# What is required:
Report how many lines of the entries below contain the word "down", and nothing more.

# Extracted entries:
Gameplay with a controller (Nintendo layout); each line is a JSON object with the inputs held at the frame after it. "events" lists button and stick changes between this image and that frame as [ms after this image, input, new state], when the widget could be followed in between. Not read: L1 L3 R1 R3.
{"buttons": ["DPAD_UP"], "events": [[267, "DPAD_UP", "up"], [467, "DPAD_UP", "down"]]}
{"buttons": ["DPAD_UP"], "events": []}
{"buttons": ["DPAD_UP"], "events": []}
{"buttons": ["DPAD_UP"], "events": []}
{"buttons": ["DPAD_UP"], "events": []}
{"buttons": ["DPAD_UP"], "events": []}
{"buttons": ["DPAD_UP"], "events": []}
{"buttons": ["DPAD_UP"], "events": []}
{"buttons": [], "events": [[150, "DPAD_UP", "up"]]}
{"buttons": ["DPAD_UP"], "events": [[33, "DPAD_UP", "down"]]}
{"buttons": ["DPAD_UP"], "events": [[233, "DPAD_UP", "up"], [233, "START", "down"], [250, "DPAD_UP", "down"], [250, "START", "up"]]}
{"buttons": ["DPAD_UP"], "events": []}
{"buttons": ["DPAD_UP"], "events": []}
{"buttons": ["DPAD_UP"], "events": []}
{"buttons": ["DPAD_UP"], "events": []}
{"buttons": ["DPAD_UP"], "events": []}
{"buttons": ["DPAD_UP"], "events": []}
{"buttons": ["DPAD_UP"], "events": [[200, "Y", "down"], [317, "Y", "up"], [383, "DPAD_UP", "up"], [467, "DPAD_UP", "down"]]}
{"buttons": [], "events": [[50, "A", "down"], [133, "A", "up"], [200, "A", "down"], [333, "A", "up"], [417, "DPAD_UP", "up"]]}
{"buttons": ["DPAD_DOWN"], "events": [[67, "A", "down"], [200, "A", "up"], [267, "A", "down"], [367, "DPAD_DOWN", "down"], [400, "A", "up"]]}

# Reply:
6